The Commission became far too reliant on its small circle of Russian interlocutors for its information about conditions in Russia. This excessive dependence on Russian officials--including a series of Russian prime ministers necessarily focused on their own political survival--led both Gore and the U.S. delegation to the Commission to insulate themselves from discordant information that might cast doubt on the success of the Commission or the Clinton administration's policy. Rather than making policy based upon the best information available from all sources, the Gore delegation chose to depend on a single source with clear motivations to distort.

Such information as the vice president and his staff did choose to receive through normal State Department and intelligence community channels was eventually distorted by the same penchant for exclusively good news, turning the Gore-Chernomyrdin Commission into a Potemkin village version of the administration's Russia policy.

The Gore-Chernomyrdin Commission thus contributed to a deliberately uninformed U.S. policy toward Russia. It refused to acknowledge failure, and even worse, celebrated failure as if it were success. The Clinton administration's dependence on the Gore-Chernomyrdin Commission, coupled with the Commission's refusal to listen to independent information, meant that administration Russia policy was both procedurally and substantively unsound.

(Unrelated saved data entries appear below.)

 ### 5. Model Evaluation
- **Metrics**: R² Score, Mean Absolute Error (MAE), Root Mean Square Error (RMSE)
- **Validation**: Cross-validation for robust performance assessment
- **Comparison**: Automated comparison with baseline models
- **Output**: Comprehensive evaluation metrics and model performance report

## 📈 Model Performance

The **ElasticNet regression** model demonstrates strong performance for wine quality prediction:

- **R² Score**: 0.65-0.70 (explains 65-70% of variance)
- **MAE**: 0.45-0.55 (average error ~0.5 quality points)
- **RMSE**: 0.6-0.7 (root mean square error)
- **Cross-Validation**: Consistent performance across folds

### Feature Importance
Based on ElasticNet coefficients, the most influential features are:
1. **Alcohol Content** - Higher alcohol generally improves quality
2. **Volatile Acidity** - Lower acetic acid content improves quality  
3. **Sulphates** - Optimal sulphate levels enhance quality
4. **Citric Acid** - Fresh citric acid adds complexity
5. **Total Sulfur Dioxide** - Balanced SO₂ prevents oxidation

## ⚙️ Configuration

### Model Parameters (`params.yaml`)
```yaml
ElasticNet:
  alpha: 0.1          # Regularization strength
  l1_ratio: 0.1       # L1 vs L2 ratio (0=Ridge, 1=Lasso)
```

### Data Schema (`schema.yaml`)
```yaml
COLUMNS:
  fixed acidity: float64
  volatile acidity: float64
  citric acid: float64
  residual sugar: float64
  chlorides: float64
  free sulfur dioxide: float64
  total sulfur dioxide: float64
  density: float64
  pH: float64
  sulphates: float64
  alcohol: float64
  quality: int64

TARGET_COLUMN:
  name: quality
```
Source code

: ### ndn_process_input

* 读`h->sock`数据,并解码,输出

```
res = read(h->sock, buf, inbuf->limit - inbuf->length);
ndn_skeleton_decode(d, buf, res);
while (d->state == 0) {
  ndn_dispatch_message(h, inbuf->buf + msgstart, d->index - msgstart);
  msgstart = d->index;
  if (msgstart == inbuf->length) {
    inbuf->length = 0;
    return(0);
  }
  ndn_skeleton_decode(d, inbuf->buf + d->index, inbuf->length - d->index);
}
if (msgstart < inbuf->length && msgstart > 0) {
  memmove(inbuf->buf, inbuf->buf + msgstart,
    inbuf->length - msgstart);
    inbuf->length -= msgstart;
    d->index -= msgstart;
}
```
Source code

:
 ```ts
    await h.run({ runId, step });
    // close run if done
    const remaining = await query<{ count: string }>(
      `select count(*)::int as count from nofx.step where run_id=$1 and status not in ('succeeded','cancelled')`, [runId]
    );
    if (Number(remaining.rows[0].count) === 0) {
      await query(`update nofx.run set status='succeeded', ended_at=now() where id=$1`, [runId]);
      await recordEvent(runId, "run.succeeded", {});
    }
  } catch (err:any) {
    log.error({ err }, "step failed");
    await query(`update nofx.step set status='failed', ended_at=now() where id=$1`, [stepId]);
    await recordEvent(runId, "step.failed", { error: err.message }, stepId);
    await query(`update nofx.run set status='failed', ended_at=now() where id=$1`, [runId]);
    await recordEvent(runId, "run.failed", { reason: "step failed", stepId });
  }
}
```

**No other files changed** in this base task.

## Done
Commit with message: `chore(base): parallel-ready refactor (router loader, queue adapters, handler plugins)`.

Beyond failing to properly assess Russia's problems or to offer sound advice to address them, the Clinton administration's use of the Gore-Chernomyrdin Commission in place of established U.S. policy making mechanisms resulted in its repeatedly being caught off guard by Russian developments--from Russia's complete financial collapse in 1998, to the continued proliferation of missile and nuclear technology to Iran, to Yeltsin's appointment of Vladimir Putin as Prime Minister. The dangerous substitution of the vice president's bureaucracy for America's institutional eyes and ears in Russia left the Clinton administration woefully unprepared to deal with what should have been America's most important foreign policy priority since World War II.